The license also matters. A burdened license that restricts what you can do with the software is not really open source.

I do have concerns about where OSI is going with all this. For example, why are they now saying that reproducibility is not a part of the definition? These two paragraphs below contradict each other - what does it mean to be able to “meaningfully fork” something and be able to make it more useful if you don’t have the ingredients to reproduce it in the first place?

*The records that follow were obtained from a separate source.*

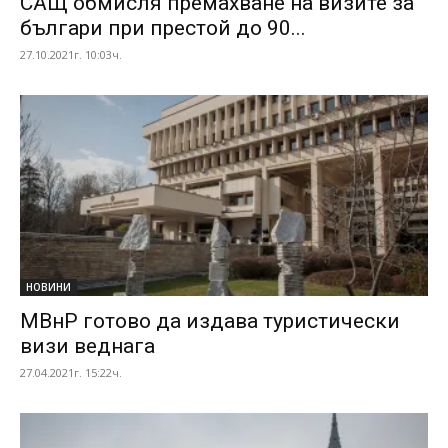
САЩ обмисля премахване на визите за
българи при престой до 90...
27.10.2021г. 10:03ч.
НОВИНИ
МВнР готово да издава туристически
визи веднага
27.04.2021г. 15:22ч.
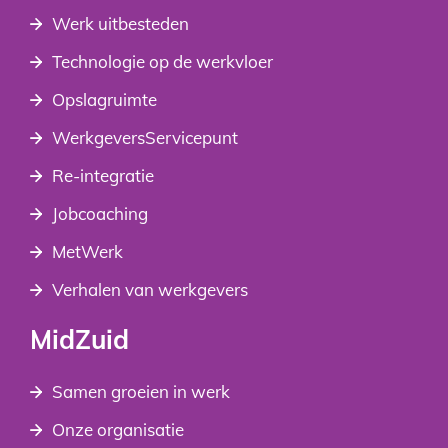
Werk uitbesteden
Technologie op de werkvloer
Opslagruimte
WerkgeversServicepunt
Re-integratie
Jobcoaching
MetWerk
Verhalen van werkgevers
MidZuid
Samen groeien in werk
Onze organisatie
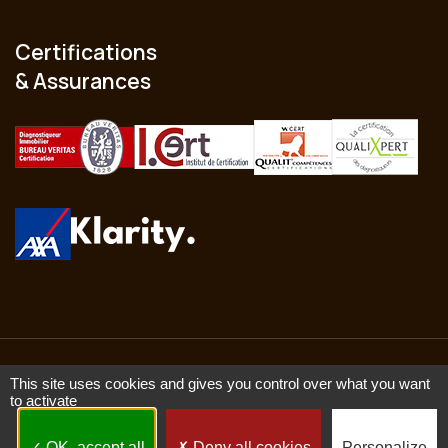
Certifications
& Assurances
2025 © A.G.I.R Diagnostics -
Saint-Hilaire de Riez 85270
- RCS
This site uses cookies and gives you control over what you want
to activate
518 911 086 -
Mentions légales
-
Politique de confidentialité
-
CGV
OK, accept all
Deny all cookies
Personalize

> The aim of Open Source is not and has never been to enable reproducible software. The same is true for Open Source AI: reproducibility of AI science is not the objective. Open Source’s role is merely not to be an impediment to reproducibility. In other words, one can always add more requirements on top of Open Source, just like the Reproducible Builds effort does.

> Open Source means giving anyone the ability to meaningfully “fork” (study and modify) a system, without requiring additional permissions, to make it more useful for themselves and also for everyone.

2 comments

> what does it mean to be able to “meaningfully fork” something and be able to make it more useful if you don’t have the ingredients to reproduce it in the first place?

I could be misunderstanding them, but my takeaway is that exact bit for bit reproducibility is not required. Most software, including open source, is not bit for bit reproducible. Exact reproducibility is a fairly new concept. Even with all the training data, and all the code, you are unlikely to get the exact same model as before.

Though if that is what they mean, then they should be more explicit about it.

I agree, Open Weights are Open "Binary", not Open Source.

It's like taking an executable (.so module, firmware blob) and releasing it under permissive license, so anyone could disassemble, modify and hack it. And then disclosing what programming languages were used and pointing at a few libraries. And then saying that no, actual source code is not going to be released.